World can tap into water management
Updated: 2012-03-09 07:17
By Jin Zhu and Liang Chao (China Daily)
China is not only committed to working more closely with other nations to find solutions for the global water crisis, but is also willing to share its unique experiences in water management and conservation, Chen Lei, minister of water resources, told China Daily in an exclusive interview.
"The water crisis has become a bottleneck for sustainable development across the globe and there needs to be concerted efforts among nations to come up with solutions," Chen said.
Chen Lei, minister of water resources, spoke exclusively to China Daily on Wednesday. [Xu Jingxing / China Daily]
Chen, who is leading the Chinese delegation to the 6th World Water Forum in Marseille, France, from March 12-17, says China and the European Union will sign an agreement on sharing experiences on water management.
"Water shortages and water-related disasters are becoming more and more serious, due to rising populations, advanced urbanization and global climate change," Chen said.
The forum, organized by the World Water Council (WWC) every three years, is the main international meeting to discuss water issues.
"The water crisis is a major concern for all nations," Chen said.
The Marseille meeting is the first global platform on water issues that China is participating in as a full member after joining the WWC in 2009.
"As a WWC member, China will join more international exchanges during the forum, especially on disaster control and relief operations," Chen said.
According to the minister, China and Japan will hold a ministerial roundtable during the meeting to discuss solutions to water-related disasters.
Despite the constant threat of flood and drought, China has made remarkable progress in the water sector, Chen said.
The biggest achievement of successful water management has been the record harvests, which have ensured that nearly 95 percent of the grain needs are met from domestic sources, he said.
The national grain output reached 571 million tons in 2011, an annual increase of 4.5 percent and the eighth consecutive year of growth.
Climate change has worsened in recent years and many parts of the globe are facing extreme weather situations. China is no exception as droughts have now become a major threat to grain security.
From 2003 to 2009, the total grain loss from natural disasters was 303.35 million tons - more than four times the increase in output over the same period.
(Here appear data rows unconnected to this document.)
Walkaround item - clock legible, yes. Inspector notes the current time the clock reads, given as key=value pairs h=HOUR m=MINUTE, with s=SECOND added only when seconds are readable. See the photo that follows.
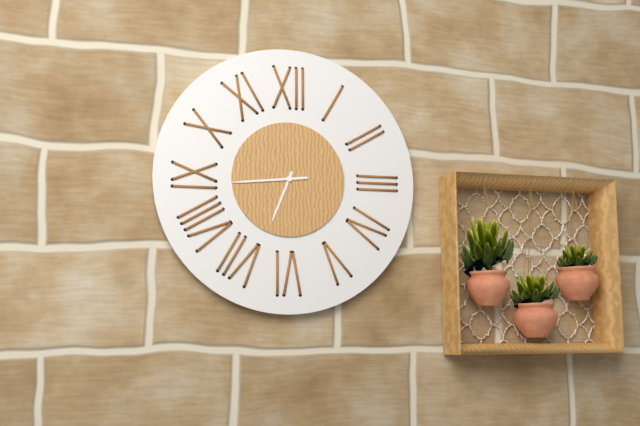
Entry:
h=6 m=44
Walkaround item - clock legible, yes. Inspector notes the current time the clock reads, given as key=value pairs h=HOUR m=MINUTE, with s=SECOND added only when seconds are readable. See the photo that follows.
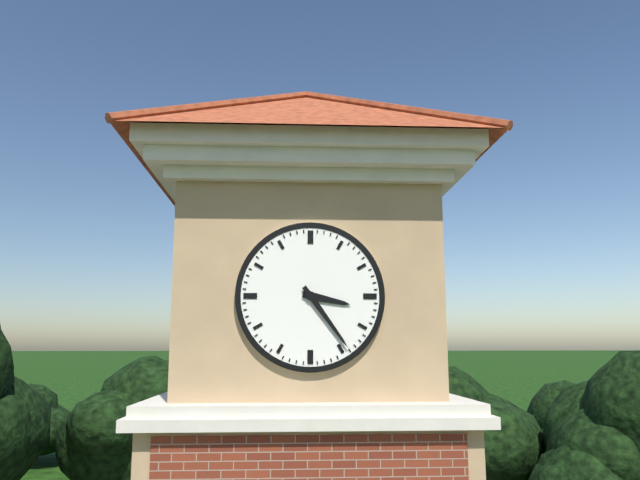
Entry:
h=3 m=24
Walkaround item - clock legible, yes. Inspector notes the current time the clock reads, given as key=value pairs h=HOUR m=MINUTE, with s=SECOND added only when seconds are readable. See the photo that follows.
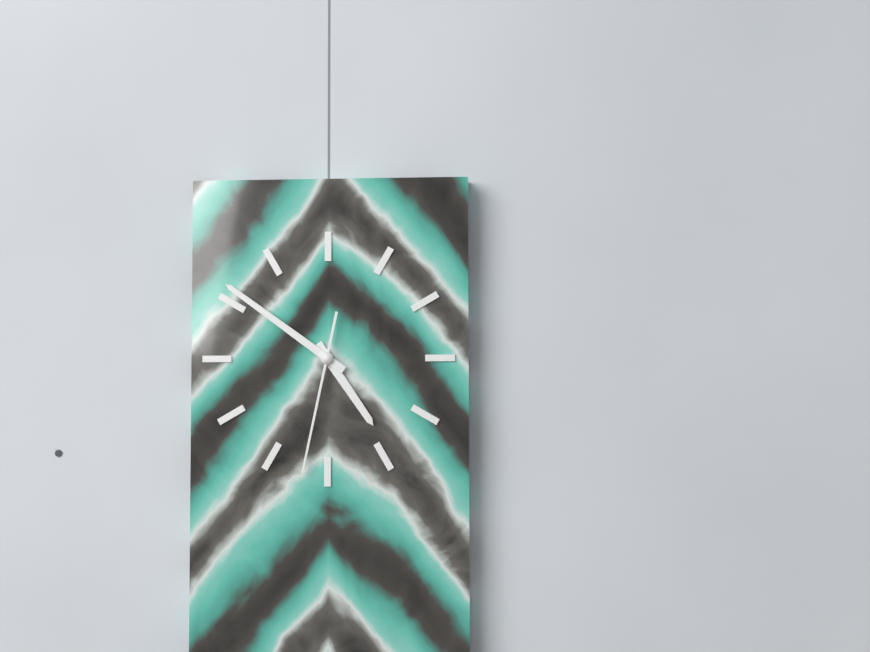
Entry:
h=4 m=51 s=32
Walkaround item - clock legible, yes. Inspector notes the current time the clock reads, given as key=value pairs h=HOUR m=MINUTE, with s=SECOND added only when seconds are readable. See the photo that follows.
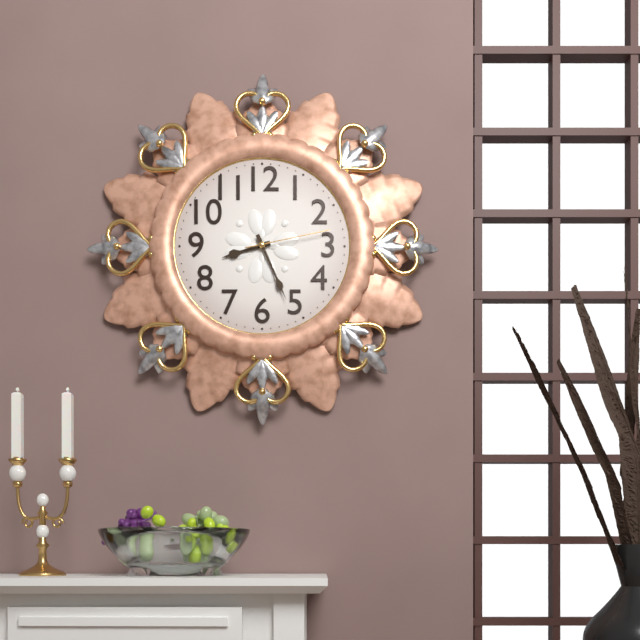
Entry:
h=8 m=26 s=13
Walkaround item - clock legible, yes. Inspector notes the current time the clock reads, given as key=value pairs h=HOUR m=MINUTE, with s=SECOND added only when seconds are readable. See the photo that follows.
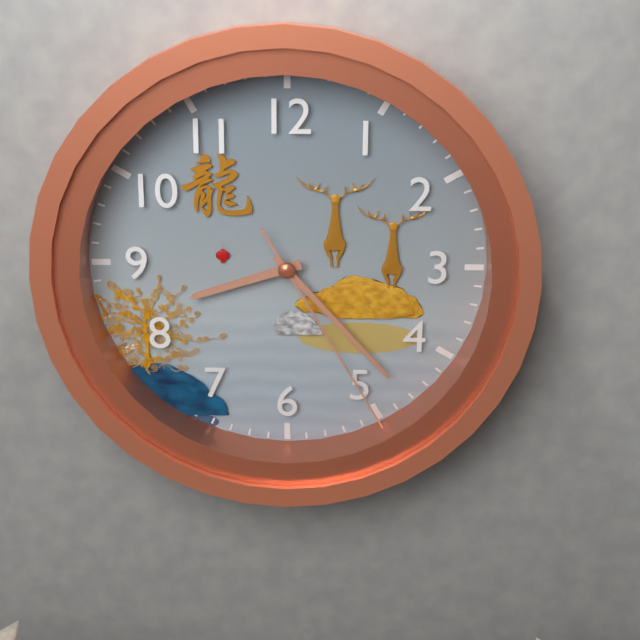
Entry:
h=8 m=23 s=25
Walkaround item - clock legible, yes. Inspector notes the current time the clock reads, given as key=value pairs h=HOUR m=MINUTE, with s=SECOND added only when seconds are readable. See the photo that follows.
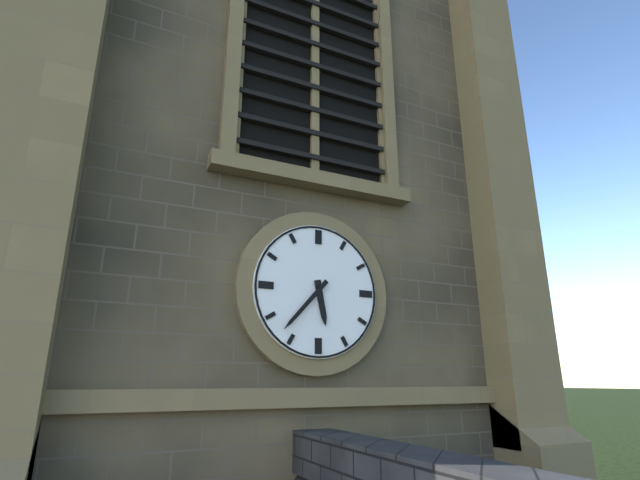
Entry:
h=5 m=37
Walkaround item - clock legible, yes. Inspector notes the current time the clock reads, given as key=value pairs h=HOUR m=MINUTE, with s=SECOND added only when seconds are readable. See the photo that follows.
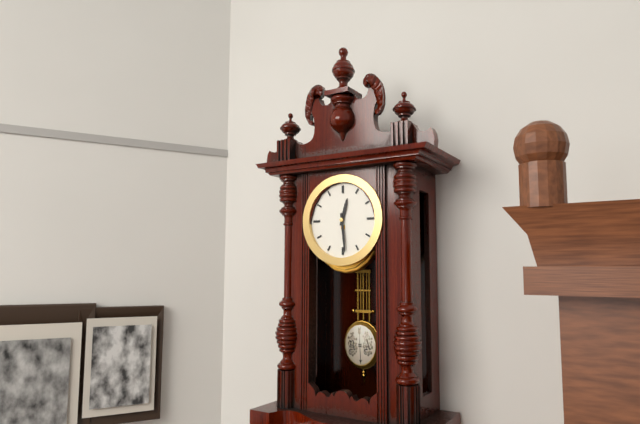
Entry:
h=12 m=29
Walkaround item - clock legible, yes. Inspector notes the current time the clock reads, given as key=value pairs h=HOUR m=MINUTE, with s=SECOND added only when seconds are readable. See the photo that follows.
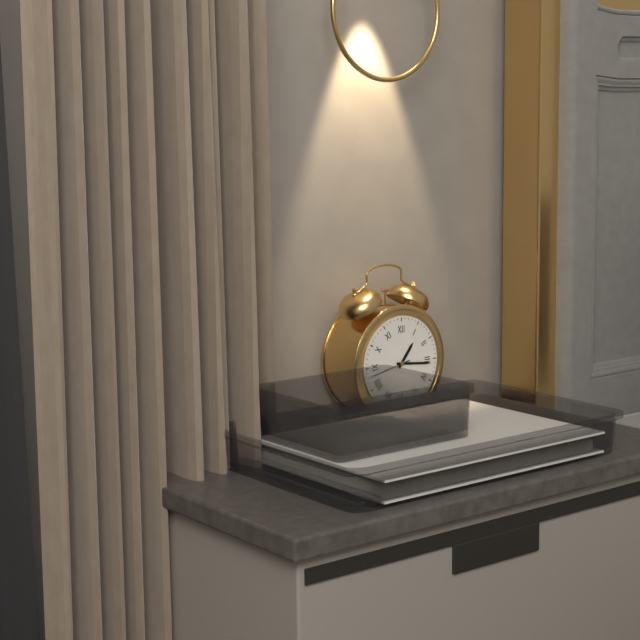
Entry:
h=1 m=16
During this period, the grain lost due to drought alone was 185.38 million tons, according to information provided by the Chinese Academy of Agricultural Sciences.
To combat this, China decided to invest 4 trillion yuan ($633 billion) on water conservation projects in the 10 years from 2011. This represents a sharp increase on the 200 billion yuan spent on the water sector in 2010, Chen said.
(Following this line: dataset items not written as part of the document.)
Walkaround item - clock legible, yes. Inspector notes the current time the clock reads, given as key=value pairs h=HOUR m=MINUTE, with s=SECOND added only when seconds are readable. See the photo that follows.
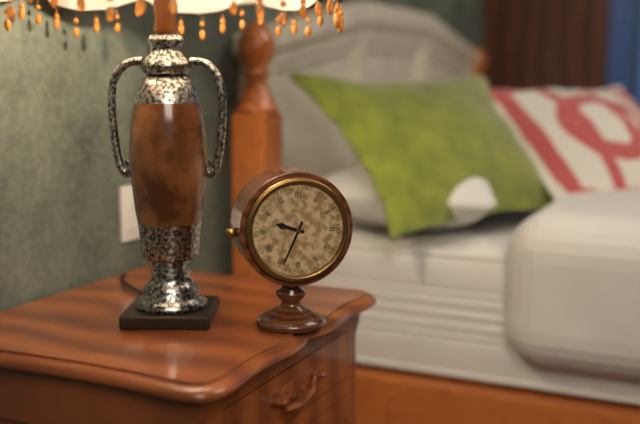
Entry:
h=9 m=34
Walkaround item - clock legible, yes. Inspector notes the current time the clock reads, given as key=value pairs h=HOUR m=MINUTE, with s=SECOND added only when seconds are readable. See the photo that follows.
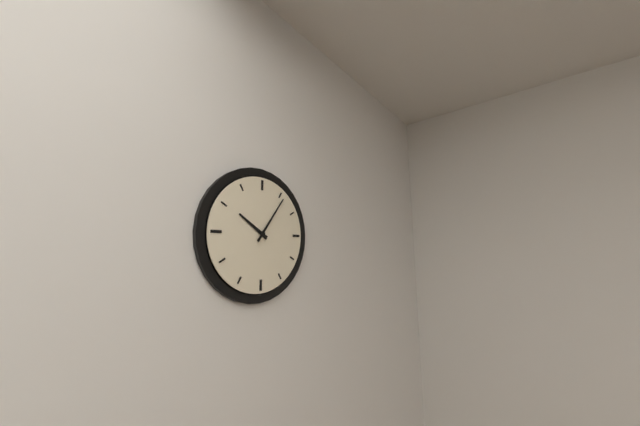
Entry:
h=10 m=6
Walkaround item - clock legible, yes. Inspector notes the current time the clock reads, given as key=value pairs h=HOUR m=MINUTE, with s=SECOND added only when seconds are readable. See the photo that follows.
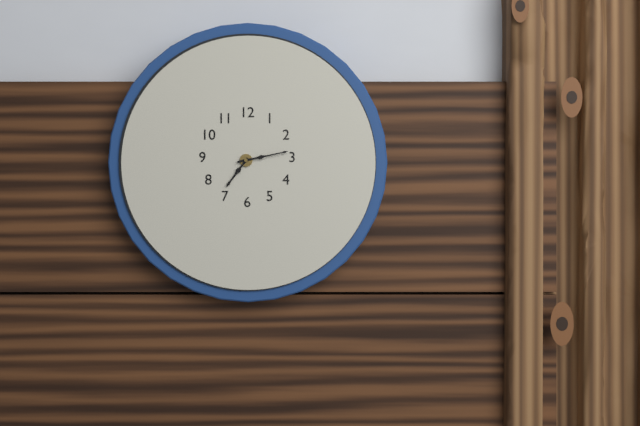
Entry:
h=7 m=13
To ensure that there is adequate funding for water conservation projects, the government will utilize 10 percent of the land transaction revenues for farmland irrigation projects.
China invested a record 345.2 billion yuan on water conservation projects in 2011, gave priority to improving the irrigation infrastructure for grain security and came up with projects to deal with drought and flood, Chen said.
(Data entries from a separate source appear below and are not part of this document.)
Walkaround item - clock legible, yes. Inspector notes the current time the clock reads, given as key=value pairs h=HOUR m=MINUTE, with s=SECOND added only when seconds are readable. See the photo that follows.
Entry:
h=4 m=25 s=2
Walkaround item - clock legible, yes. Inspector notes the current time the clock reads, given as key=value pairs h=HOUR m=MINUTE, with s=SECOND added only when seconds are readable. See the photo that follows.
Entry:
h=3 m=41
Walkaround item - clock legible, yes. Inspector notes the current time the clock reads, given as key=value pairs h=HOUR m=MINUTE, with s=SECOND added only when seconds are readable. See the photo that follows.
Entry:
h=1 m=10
Irrigated land in China reached 60.33 million hectares compared with 49 million hectares in 1980, according to information provided by the Water Ministry. Irrigated land produces more than 75 percent of China's grain output and more than 90 percent of its vegetables and economic crops.
"The government will take steps to further improve water conservancy, such as increasing investment and speeding up construction," Chen said, adding that, "such huge investment is unparalleled anywhere in the world".
More efforts have also been made to improve the water quality and the national flood-control and drought-relief system, the minister said.
The government has set a goal to provide safe drinking water to all rural residents by 2013. As of today, nearly 300 million rural residents lack access to safe drinking water.
Steps to repair 50,000 old and hazardous reservoirs will be undertaken on a priority basis, the minister said. Nearly 7,356 large and medium-sized reservoirs have already been reinforced or rebuilt by the end of 2010. Repairs on another 5,400 small-sized reservoirs will be completed this year.
Besides highlighting China's achievements in the water sector, the minister also revealed that more efforts will be taken to enhance China's involvement in global water movements.
The six-day forum in Marseille is expected to bring together more than 35,000 participants from 180 countries.